Меня больше всего волнует судьба крымских татар — что будет с ними? После событий на Северном Кавказе мне как-то тяжело поверить, что к крымским татарам будет хорошее отношение. Лозунги звучат, но жизнь, как правило, не прислушивается к пафосным лозунгам.

«Я ИМ ЗАПРЕЩАЮ ПЕТЬ СВОИ ПЕСНИ, А ОНИ ВСЕ РАВНО ВНАГЛУЮ ИХ ПОЮТ»

— Вы не любите, когда ваши песни исполняют другие артисты. Почему?

— Да, не люблю. Это ведь все мои какие-то личные переживания. Я другим артистам запрещаю петь свои песни, а они все равно внаглую их поют. Еще в начале 90-х годов башкирские певцы после выхода каждой моей новой песни, не разбирая слов, коверкая, пели их. Без моего разрешения на каком-то фестивале спели одну из моих песен, я позвонил и велел убрать это выступление с трансляции. Не так давно композицию «Нәрсә булды сиңа бүген?» («Что с тобой сегодня?»прим. ред.) исполнил Айдар Галимов. Я вообще запрещаю ему петь мои песни. Мне не нравится, как он поет!

— В суд подавали?

— Да нет, в суд не подавал, просто запрещал петь. Я не сторонник обращаться за помощью в суд или полицию, у меня такое воспитание.

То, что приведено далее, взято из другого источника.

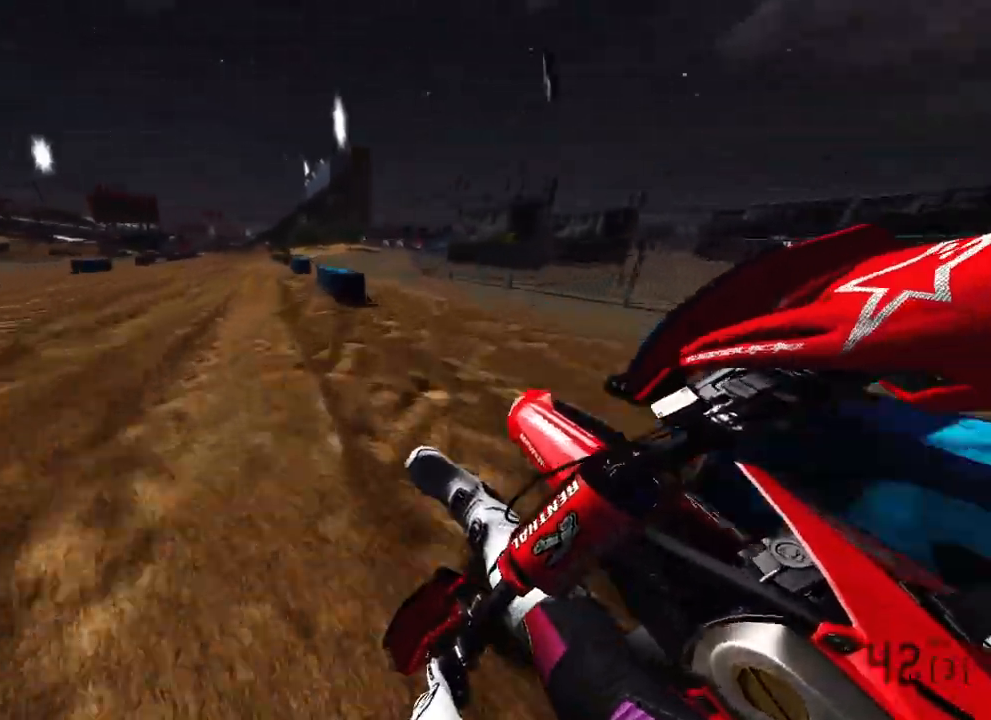
{"buttons": ["R2", "R3"], "left_stick": "up", "right_stick": "right", "events": [[233, "left_stick", "up"], [417, "R3", "down"]]}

— А сами гастролировать не собираетесь?

— Я сейчас, видимо, уже настолько закостенел, что мне приятнее сидеть дома, писать, сочинять. И потом меня несколько пугает организация гастролей, сейчас ведь все это очень тяжело. Для этого надо иметь хорошего директора. Выступать же нужно с живыми музыкантами, их работу надо оплачивать и при этом себе что-то оставлять. То есть это дело затратное.

Но не только это останавливает. Ко мне обратились недавно на каком-то юбилее за большие гонорары. Я спросил, какая будет публика, мне ответили, что в основном ресторанная. Я отказался, может, еще и потому, что меня за 6 лет работы в ресторанах уже тошнит от них.

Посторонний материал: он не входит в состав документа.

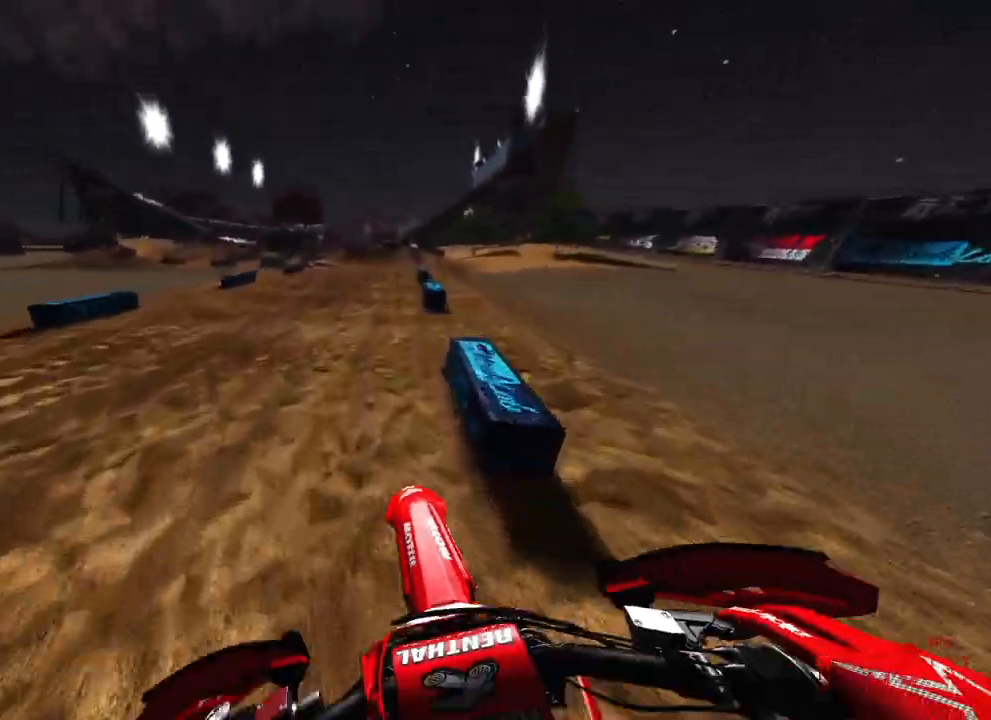
{"buttons": ["R2"], "left_stick": "up", "right_stick": "down-left", "events": [[17, "right_stick", "up"], [100, "R3", "down"], [250, "R3", "up"], [333, "right_stick", "up-left"], [500, "right_stick", "down-left"]]}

— А ваша публика — она какая?

— Интеллигентная, хорошая. Это мыслящие люди, я говорю это с гордостью и имею право этим хвастаться. Мне после концертов даже буфетчицы говорят: «Зульфат, у тебя такая публика интеллигентная. Она другая, друг друга не толкают, разговаривают так красиво».

— Когда у вас следующий концерт?

— Я думаю, для этого надо созреть. Кстати, у меня 6 - 7 новых песен. Хорошие получились, им надо только аранжировки сделать.

— А музыку вы тоже сами пишете?

— Конечно. Раньше я даже аранжировки сам делал, играл на всех инструментах. Но потом понял, что этим должен заниматься профессионал.

— А что вы думаете насчет татарской сцены?

— Я знаю людей, у которых музыкального слуха нет вообще, но от них много что зависит в татарской эстраде. Они командуют, они что-то решают. Конкурсы, фестивали — сейчас это тусовочное явление, там крутятся деньги. Во главе угла здесь не ставится цель поднять татарскую культуру, татарскую песню. Вот это плохо.

С другой стороны, нельзя же запретить петь человеку, сказать: «Не пой, ты плохо поешь». Да и кто вообще будет запрещать? Зачем? Если мне что-то не нравится, я просто не слушаю, не смотрю это.